Segment Start: Supplied data

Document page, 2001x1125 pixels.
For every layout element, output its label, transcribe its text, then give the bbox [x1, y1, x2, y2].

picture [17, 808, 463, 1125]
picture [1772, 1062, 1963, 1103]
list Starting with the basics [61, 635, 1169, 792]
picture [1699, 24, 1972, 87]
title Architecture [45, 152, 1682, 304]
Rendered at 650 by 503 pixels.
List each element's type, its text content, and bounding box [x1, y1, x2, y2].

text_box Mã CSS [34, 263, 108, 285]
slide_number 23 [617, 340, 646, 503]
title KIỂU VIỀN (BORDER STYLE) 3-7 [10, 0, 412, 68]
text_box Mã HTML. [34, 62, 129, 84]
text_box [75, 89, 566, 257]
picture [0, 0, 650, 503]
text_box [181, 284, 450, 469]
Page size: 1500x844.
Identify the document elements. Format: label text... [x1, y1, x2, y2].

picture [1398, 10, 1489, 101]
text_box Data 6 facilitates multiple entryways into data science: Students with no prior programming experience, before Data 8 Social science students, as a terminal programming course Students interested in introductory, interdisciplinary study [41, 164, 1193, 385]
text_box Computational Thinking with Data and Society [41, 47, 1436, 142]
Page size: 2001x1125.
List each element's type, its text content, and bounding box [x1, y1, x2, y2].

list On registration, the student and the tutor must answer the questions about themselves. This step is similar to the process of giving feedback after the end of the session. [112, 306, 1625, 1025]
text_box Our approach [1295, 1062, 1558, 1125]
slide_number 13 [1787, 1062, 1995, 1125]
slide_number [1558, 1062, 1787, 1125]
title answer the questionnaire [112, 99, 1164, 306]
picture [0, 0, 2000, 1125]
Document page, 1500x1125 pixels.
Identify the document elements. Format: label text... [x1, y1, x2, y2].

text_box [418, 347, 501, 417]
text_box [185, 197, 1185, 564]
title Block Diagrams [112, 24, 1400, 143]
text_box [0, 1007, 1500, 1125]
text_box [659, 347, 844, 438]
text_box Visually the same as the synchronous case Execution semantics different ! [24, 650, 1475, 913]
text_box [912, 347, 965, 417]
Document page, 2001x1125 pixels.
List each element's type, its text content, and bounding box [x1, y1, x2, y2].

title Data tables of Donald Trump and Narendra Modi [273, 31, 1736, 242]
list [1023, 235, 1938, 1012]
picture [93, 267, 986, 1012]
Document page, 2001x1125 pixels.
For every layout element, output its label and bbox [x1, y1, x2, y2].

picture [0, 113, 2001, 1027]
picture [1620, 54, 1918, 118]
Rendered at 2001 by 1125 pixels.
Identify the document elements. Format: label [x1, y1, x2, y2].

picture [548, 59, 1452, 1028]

Segment End: Supplied data

Brief:
Count every line in the preceding entries where the string "size" appears, then state only the total.

Response:
2